‘Care workers should be paid more than minimum wage’

A new report from the Resolution Foundation calls for care workers to be paid £2 an hour more than the minimum wage to address staff shortages and safety issues.

health carer - smiling nurse with older woman sitting down

 

All care workers should be offered a minimum wage which is £2 higher per hour than the national minimum in order to reduce the risk of unlawful minimum wage underpayment among domiciliary care workers and address chronic staffing issues, according to a Resolution Foundation report.

The report says doing so would require state spending on social care to increase by 8 per cent with part of this increase returning to the government via higher tax receipts and lower benefit spending.

It finds that currently median hourly pay among frontline care workers is falling in relation to other low-paid jobs. It stood at £10.90 in April 2022, well below the economy-wide average of £14.47 and less than rates offered in low-paid jobs in offices, call centres, transport and nursing assistants in the public sector. Moreover, the pay ‘premium’ that social care workers have historically commanded relative to other low-paid jobs has almost vanished, says the report. Meanwhile, domiciliary workers face a high risk of being paid less than the minimum wage once their travel time is taken into account.

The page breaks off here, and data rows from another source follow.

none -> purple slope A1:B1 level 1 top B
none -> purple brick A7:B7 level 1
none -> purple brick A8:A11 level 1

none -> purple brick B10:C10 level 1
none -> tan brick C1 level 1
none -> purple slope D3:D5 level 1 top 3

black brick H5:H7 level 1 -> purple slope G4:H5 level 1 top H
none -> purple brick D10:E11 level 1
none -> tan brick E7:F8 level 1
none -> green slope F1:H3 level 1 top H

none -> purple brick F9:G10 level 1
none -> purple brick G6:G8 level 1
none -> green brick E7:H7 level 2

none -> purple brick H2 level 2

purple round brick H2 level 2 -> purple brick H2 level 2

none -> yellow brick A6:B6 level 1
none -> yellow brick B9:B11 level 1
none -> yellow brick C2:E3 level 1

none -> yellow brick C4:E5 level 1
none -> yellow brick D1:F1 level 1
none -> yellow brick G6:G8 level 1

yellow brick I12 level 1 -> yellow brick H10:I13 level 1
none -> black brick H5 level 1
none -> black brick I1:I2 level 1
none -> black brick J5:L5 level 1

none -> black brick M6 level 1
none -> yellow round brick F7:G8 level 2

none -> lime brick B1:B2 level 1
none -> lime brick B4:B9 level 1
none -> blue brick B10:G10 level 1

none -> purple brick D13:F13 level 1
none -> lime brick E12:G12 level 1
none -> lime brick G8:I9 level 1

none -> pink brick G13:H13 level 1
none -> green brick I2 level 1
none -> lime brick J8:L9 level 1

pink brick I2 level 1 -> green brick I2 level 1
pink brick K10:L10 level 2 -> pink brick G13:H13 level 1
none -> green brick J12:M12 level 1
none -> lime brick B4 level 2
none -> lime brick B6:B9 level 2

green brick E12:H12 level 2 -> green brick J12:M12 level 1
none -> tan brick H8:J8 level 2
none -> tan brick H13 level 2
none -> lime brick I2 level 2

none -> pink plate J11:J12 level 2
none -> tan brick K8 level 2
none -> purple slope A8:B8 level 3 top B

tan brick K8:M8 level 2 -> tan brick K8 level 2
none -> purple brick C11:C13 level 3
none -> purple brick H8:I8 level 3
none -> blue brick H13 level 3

The report says the feminised nature of the job, the lack of other options for those with caring responsibilities, plus the commitment to the care vocation, are what keep many still in their jobs despite low pay, staff shortages and stressful conditions – 19 per cent of frontline care workers being mums and a third living within two kilometres of their work, significantly higher than for many other jobs.

Although the report finds that working in social care has many benefits compared to other low-paid jobs, such as the human element and the fact that the work is high-skilled and high-responsibility with a significant amount of autonomy, low pay and staffing shortages have made it less attractive in recent years.  More than one in 10 posts was vacant in 2021/22  and this has knock on effects on workload and safety. In 1992, 59 per cent of social care workers said they worked under a high degree of tension; by 2017, that had risen to 68 per cent, 14 percentage points higher than those in other low-paid jobs. This is likely to have got a lot worse since the pandemic.

In addition to higher pay, the report calls for employers to be required to keep records of travel time for domiciliary carers so they can flag issues, and to enforcement agencies on request to ensure minimum wage underpayment is properly identified and sanctioned. And it says that, where personal assistants are fully or part-funded by the state through direct payments, the state’s support with care costs should come with the quid pro quo that such workers are offered a contract and a minimum set of employment standards.


Comments [2]

  • J says:

    Hi I work as a senior clinical hca and get less per hr than a domiciliary carer. I am wondering (as no one gives you a straight answer. ) why these clinical packages get less than domiciliary. As we are told by our office.